Na naszych oczach legł mit o uczciwości polityków PiS. Ten mit roztrzaskał się o ziemię, ten mit jest oparty na kłamstwie, ten mit prysł jak czar w ciągu ostatnich dni - ocenił Cezary Tomczyk. Widzimy na naszych oczach i możemy dzisiaj powiedzieć jasno, że PiS to tak naprawdę partia oszustów, ludzi, którzy od wielu tygodni w sprawie marszałka Kuchcińskiego i jego “niskich lotów" kłamią regularnie; kłamią politycy PiS, kłamie Kancelaria Sejmu, kłamie rzecznik, który jest odpowiedzialny za prowadzenie polityki informacyjnej Sejmu, wreszcie kłamie sam marszałek Kuchciński - wyliczał.  
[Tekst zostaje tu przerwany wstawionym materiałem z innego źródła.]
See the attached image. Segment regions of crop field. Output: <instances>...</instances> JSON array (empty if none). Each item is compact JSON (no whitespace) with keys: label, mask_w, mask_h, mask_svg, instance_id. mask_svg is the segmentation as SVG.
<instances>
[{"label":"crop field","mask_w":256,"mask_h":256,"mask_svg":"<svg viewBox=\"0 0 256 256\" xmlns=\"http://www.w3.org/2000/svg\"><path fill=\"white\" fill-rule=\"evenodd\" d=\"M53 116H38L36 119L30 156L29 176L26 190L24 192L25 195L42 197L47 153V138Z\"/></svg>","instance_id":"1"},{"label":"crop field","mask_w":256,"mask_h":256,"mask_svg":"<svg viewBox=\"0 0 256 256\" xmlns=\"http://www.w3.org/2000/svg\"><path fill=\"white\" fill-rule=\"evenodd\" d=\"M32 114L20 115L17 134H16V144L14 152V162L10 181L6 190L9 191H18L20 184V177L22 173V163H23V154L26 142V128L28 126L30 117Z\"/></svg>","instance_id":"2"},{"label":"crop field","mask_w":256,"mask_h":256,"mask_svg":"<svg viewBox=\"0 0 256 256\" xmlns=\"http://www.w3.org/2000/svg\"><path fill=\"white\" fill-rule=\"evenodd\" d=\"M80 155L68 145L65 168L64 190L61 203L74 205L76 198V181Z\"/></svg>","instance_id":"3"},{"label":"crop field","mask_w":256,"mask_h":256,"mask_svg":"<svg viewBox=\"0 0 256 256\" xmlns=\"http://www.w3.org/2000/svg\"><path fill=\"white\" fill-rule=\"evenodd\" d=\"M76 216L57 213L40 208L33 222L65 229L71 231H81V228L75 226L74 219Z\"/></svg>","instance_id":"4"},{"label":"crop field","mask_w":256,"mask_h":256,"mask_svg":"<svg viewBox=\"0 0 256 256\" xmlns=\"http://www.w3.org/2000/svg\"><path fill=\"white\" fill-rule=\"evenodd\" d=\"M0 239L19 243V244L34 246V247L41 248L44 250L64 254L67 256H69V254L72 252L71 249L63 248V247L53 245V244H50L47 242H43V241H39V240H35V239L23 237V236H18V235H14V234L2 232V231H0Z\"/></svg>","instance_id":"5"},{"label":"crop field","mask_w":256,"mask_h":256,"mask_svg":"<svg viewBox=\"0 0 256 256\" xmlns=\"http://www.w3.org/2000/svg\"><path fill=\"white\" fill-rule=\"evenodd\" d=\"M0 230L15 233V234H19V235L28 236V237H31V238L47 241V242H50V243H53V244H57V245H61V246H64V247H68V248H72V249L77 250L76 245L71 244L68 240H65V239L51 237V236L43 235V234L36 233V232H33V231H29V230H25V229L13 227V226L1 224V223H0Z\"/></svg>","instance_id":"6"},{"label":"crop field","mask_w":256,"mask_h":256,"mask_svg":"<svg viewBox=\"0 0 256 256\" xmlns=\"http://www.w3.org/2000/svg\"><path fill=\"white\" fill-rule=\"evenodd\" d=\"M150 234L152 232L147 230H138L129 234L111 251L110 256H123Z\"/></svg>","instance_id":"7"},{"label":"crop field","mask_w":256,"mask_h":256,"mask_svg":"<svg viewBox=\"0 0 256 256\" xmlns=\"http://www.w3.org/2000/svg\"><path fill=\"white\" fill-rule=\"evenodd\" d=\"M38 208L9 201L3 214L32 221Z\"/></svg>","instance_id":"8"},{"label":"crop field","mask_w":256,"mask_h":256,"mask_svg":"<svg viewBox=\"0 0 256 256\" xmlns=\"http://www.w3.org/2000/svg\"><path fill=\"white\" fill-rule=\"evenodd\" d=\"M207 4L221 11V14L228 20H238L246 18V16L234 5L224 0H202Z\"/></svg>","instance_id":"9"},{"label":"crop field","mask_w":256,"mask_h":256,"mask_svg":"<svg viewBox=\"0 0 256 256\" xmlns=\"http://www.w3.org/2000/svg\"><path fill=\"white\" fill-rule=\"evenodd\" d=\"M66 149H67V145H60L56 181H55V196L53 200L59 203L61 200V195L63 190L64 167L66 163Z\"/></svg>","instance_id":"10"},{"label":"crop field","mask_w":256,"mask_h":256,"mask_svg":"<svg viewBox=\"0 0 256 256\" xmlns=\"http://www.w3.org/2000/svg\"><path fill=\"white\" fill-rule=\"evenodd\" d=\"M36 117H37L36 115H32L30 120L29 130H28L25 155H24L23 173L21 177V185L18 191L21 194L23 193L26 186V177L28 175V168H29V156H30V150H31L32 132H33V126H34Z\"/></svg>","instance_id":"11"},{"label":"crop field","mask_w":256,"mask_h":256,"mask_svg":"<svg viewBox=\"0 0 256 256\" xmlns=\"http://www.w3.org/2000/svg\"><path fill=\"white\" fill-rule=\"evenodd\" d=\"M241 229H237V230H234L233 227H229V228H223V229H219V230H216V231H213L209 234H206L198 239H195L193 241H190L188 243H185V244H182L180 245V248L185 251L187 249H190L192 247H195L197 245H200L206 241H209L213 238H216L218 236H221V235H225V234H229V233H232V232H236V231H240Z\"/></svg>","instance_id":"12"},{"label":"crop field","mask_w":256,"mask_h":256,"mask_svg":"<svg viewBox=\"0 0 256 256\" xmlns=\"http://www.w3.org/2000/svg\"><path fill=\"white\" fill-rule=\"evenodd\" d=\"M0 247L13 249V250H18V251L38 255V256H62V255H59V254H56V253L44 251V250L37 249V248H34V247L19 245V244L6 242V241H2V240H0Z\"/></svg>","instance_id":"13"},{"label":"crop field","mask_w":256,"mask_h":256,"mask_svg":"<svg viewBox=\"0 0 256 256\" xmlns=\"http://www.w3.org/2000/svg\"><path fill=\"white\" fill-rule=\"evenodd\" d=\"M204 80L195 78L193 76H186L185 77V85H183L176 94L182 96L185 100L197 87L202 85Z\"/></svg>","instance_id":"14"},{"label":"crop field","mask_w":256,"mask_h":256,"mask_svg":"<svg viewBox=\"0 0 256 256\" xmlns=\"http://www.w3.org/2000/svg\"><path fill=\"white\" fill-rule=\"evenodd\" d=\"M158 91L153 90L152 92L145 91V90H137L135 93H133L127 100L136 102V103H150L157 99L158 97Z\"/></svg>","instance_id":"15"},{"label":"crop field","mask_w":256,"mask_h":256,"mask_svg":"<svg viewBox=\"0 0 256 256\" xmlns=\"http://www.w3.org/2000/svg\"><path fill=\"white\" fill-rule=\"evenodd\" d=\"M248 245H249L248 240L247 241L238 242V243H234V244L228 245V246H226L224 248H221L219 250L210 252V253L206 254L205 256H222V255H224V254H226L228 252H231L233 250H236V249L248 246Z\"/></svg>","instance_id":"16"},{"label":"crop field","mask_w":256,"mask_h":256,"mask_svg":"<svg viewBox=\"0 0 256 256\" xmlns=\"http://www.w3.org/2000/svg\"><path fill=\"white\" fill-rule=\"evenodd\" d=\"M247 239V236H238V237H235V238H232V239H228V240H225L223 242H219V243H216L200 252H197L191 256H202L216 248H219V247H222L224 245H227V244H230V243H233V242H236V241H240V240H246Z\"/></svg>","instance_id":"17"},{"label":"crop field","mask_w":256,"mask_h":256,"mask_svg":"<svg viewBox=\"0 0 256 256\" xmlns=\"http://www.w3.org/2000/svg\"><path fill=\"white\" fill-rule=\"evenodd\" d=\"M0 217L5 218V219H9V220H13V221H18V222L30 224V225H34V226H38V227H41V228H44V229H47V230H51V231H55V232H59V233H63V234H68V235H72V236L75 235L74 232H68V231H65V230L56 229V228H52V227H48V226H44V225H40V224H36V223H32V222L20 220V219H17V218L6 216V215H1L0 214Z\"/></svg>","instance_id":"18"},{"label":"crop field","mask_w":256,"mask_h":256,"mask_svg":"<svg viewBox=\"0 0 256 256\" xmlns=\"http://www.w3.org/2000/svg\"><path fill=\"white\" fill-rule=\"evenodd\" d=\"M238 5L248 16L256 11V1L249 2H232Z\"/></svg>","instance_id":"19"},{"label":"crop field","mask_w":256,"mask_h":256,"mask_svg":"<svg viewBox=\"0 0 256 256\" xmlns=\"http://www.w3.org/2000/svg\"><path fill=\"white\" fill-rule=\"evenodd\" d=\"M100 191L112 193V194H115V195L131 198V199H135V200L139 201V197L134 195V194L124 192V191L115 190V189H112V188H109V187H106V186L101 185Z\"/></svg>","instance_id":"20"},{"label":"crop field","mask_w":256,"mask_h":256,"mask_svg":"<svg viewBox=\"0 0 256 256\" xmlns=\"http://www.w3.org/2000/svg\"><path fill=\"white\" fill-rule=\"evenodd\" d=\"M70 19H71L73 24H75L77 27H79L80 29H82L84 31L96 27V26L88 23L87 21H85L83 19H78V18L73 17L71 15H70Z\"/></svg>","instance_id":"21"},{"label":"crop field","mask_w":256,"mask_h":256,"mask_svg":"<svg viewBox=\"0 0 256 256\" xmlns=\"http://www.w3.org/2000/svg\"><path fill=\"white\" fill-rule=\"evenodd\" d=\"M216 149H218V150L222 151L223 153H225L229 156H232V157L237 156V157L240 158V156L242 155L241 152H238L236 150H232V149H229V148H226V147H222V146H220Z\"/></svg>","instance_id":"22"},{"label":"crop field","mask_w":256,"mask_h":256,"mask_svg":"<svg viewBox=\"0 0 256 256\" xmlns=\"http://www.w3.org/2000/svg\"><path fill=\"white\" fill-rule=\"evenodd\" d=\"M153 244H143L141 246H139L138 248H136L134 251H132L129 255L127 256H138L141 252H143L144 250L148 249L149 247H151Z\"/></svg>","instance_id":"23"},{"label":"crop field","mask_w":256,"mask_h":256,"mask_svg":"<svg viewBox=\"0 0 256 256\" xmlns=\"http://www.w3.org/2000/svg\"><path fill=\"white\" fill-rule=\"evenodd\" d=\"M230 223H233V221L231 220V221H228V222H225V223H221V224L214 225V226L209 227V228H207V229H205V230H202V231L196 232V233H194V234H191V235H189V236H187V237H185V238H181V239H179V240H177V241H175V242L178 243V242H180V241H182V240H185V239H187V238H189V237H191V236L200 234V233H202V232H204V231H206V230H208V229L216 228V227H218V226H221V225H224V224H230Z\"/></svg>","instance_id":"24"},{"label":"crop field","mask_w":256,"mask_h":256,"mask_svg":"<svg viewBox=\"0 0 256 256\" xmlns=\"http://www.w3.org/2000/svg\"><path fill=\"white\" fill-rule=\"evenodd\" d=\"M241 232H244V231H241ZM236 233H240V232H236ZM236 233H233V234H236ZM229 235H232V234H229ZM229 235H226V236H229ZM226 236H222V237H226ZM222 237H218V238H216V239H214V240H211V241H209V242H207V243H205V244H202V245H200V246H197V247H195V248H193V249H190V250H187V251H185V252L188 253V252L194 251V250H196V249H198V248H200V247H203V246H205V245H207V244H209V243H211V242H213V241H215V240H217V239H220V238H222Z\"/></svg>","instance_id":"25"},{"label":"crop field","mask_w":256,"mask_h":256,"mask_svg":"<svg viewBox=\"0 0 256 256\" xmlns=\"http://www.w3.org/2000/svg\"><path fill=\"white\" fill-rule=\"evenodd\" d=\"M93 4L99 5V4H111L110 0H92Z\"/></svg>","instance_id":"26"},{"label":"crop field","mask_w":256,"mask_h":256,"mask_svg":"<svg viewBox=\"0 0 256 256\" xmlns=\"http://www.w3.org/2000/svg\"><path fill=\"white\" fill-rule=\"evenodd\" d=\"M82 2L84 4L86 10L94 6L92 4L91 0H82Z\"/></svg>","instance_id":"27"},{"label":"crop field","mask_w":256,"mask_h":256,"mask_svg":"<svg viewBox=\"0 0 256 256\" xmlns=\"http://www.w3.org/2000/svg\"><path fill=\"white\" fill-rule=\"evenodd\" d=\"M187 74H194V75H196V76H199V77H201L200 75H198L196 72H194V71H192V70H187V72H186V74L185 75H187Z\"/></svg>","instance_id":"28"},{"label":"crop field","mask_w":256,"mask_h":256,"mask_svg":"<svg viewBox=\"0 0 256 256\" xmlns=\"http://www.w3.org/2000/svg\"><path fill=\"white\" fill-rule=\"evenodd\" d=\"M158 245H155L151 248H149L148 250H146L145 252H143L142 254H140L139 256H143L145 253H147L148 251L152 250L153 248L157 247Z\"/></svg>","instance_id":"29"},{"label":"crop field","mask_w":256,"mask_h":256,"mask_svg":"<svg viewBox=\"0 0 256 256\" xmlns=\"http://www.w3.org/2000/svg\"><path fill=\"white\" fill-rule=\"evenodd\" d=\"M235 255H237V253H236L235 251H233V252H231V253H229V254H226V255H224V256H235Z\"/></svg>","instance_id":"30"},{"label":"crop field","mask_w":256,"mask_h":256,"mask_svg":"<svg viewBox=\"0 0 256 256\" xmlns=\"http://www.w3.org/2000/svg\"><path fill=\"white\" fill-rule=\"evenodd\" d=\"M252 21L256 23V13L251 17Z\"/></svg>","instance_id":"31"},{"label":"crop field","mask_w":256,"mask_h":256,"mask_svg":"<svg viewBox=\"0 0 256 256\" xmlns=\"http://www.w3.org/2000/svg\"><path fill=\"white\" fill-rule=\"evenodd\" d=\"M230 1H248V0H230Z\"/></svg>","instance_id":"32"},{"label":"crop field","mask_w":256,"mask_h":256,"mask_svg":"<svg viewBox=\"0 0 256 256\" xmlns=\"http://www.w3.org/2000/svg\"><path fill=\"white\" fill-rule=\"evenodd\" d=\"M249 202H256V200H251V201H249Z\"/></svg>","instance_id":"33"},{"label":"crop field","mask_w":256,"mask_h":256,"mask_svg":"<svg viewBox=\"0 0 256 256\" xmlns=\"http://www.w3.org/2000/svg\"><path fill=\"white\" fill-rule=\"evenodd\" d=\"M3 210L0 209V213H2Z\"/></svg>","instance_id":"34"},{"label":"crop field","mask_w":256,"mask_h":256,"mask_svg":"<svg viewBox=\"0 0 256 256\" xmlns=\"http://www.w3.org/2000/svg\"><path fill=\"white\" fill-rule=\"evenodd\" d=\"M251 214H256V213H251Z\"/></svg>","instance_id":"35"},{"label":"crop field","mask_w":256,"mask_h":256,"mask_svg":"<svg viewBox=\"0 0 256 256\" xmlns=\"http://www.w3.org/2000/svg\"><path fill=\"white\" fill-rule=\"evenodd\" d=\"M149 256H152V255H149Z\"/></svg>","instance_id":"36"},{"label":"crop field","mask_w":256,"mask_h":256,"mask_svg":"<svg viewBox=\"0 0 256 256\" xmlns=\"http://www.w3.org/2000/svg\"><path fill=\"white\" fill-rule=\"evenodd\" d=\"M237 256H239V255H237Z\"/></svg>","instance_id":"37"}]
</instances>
Witczak podkreślił, że koszty lotów z osobami korzystającym w sposób nieuprawniony z rządowych samolotów zostały sfinansowane przez państwo, czyli z "pieniędzy Polaków".

To są pieniądze Polaków wydawane na to i po to, żeby marszałek Kuchciński nie musiał z własnej kieszeni wydawać pieniędzy (...) Ta sytuacja pokazuje zgniliznę obozu władzy. Marszałek Kuchciński jest emanacją całego obozu władzy. Na dodatek jego kłamstwa są pod ochroną specjalną (prezesa PiS) Jarosława Kaczyńskiego (...) Za tę sytuację Jarosław Kaczyński ponosi odpowiedzialność osobistą, bo jest przełożonym Kuchcińskiego, wydaje mu dyspozycje i dzisiaj go broni - tłumaczył. 

Posłowie Platformy złożyli w Kancelarii Sejmu wniosek o wydanie informacji na temat wszystkich lotów marszałka Kuchcińskiego samolotami Embraer, które rząd wynajął od LOT-u po katastrofie smoleńskiej. Kolejne wnioski złożą w Kancelarii Senatu, bo - jak mówią - docierają o nich informacje o niezgodnym z przepisami wykorzystaniu rządowej floty przez Stanisława Karczewskiego.